But now even their midranges are getting decent GPUs. The MT675x have better GPUs than Snapdragon 615617, the 673x have much better GPUs than the S410/412 (which has an embarrassingly ancient GPU in it).
They're raising (their own) bar at a really high pace, IMO.
GPU performance continues to scale everywhere.Chinese smartphones have still a sizeable distance in GPU performance compared to Android/iOS high end solutions.
Don't you mean the G6200@700MHz has
close to 30% of the performance of a Mali880MP4@900MHz (more like 40%)? The Helio X10 is actually 60% slower than the Kirin 950.
The MT6795 has a 6200@700MHz for which I don't know why the specific HTC has as crappy performance, but a 6200@700MHz looks more like that:
https://gfxbench.com/device.jsp?benchmark=gfxgen&os=Android&api=gl&cpu-arch=ARM&hwtype=GPU&hwname=Imagination Technologies PowerVR Rogue G6200&did=25741695&D=Gionee GN9008
Maybe crappy drivers and a 6795M variant with quite a bit lower frequencies?
For the record the upcoming HelioX20 (MT6797 - decacore yadda yadda....) will have a Mali T880MP4 clocked at 700MHz. If the Mate with it's MP4@900MHz gets 17+ in Manhattan 3.0 the upcoming Mediatek X20 GPU might end up in the 13-14fps region which is exactly where A7 GPUs and the likes of that generation stands in performance.
That all assuming the Kirin950 doesn't have immature GPU drivers. In any other case it might end rather in the A8 GPU/Adreno430 region and it'll be one instead of two generations behind for which I'll of course stand corrected. For the moment I just use the existing data.

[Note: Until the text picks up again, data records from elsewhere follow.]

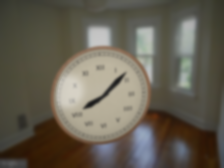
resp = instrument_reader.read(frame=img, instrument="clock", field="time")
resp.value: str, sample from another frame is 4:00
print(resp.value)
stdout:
8:08
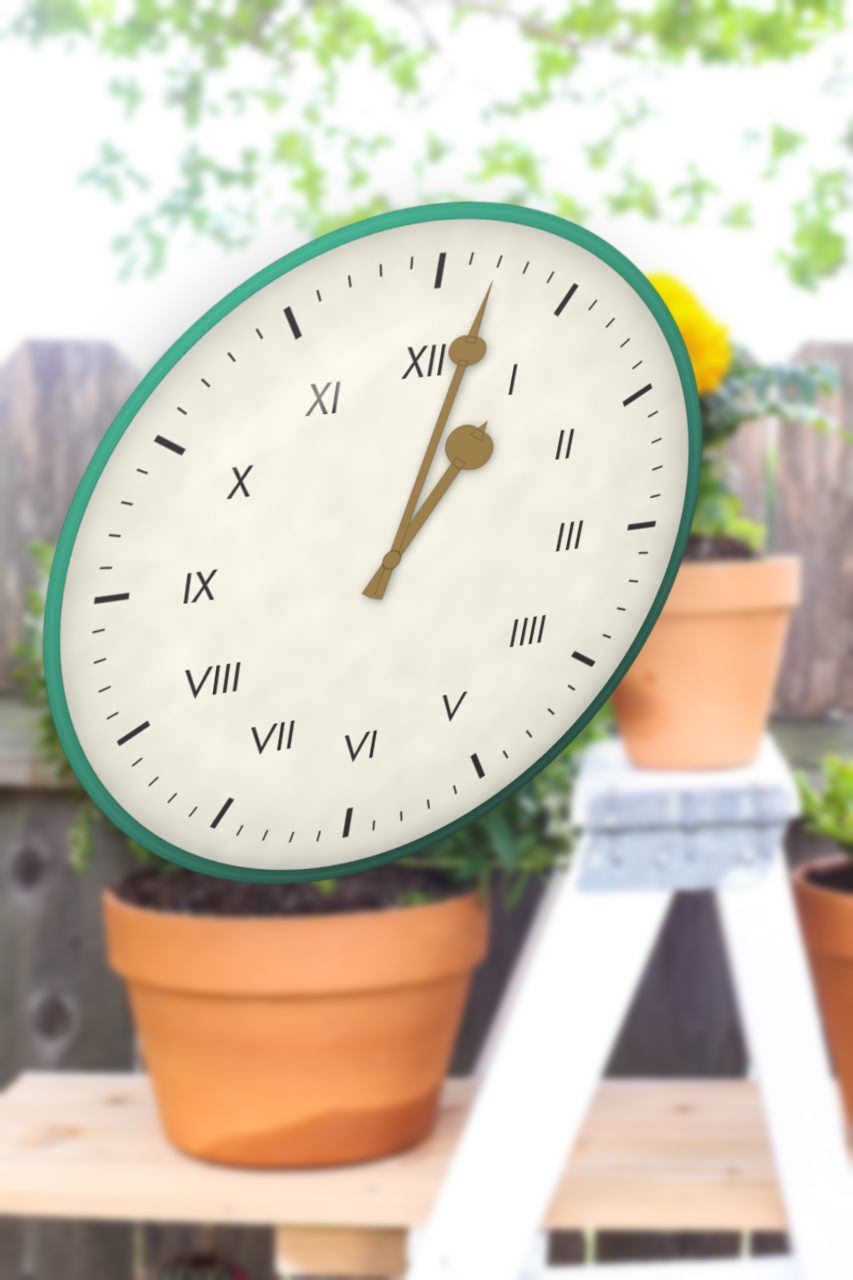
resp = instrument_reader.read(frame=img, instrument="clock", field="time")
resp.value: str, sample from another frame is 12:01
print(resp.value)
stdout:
1:02
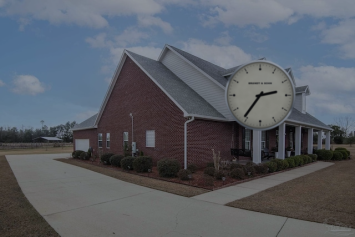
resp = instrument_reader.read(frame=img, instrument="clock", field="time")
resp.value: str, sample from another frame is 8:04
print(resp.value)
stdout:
2:36
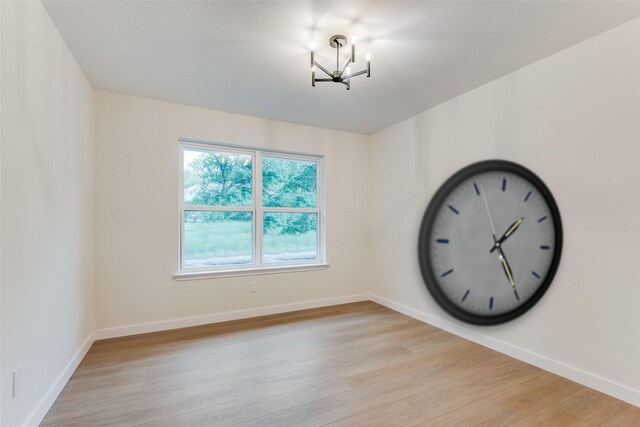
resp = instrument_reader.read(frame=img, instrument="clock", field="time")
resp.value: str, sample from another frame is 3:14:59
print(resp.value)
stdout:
1:24:56
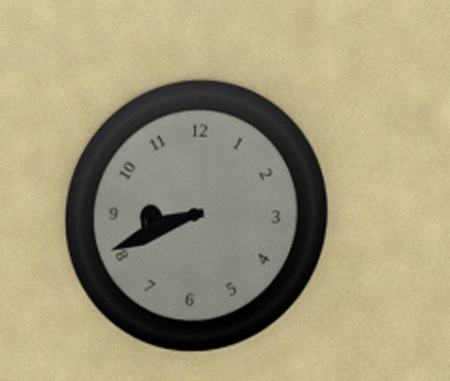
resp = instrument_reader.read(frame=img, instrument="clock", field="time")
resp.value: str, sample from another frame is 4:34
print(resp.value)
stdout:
8:41
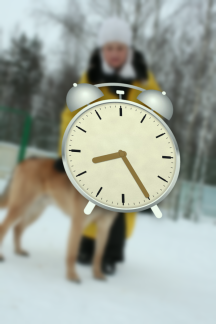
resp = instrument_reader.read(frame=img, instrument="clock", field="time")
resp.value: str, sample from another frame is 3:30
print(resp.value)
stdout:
8:25
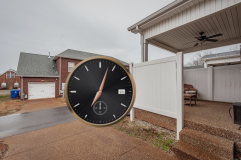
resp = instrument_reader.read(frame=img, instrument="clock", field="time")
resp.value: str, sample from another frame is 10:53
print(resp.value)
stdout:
7:03
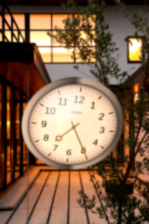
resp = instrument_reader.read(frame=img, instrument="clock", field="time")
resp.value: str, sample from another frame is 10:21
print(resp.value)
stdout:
7:25
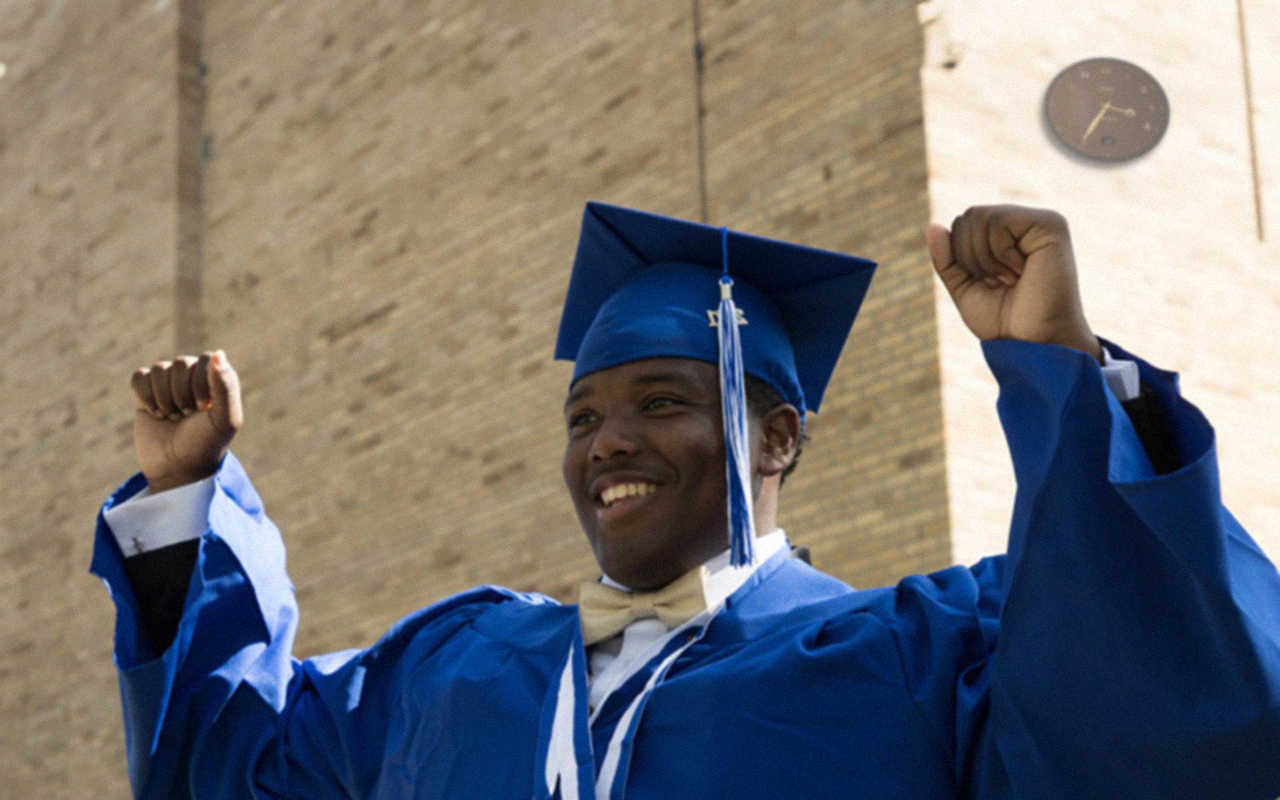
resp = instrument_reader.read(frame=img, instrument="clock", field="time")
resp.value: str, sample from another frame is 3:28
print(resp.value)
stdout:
3:35
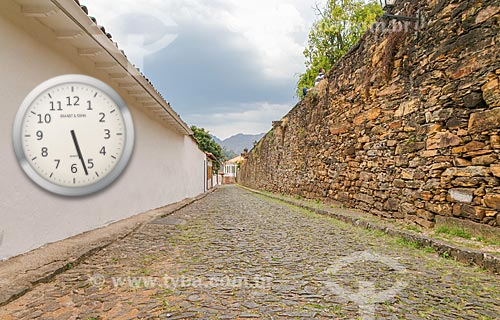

Today we have at the highest smartphone end an Adreno530 for Android vs. a 6 cluster GT7600 for iOS. The highest end Rogue you'll see from IMG's IP portofolio in chinese stuff sounds more like a dual cluster GT7200, which will be quite a bit ahead compared to today's G6200s, but also considering frequency differences at least 2x times lower than the peak smartphone GPUs. I'd estimate a GT7200@700MHz at 20-21 fps in Manhattan3.0; GT7600 & Adreno530 are in the 41-49 fps range.
Except if we
look at "long term performance" results, the Adreno 420 is barely any better than the Adreno 330. Which definitely leaves you thinking..
That's QCOM's own problem and their DX11 craze for Microsoft's wet dreams which didn't lead anywhere.
Hum.. and GPGPU will start rising performance on smartphone applications such as?
Javascript seems hopelessly dependent on single-threaded performance. Photo/Video processing seems to consistently need fixed-function DSPs.
Are we going to perform physics simulations on smartphones? Run advanced video/image editing software?
Unless you're thinking of the transition to the smartphone-as-a-PC when docked to a screen+keyboard+mouse on Android, I don't see any actual need for this ever increasing GPU performance at the moment.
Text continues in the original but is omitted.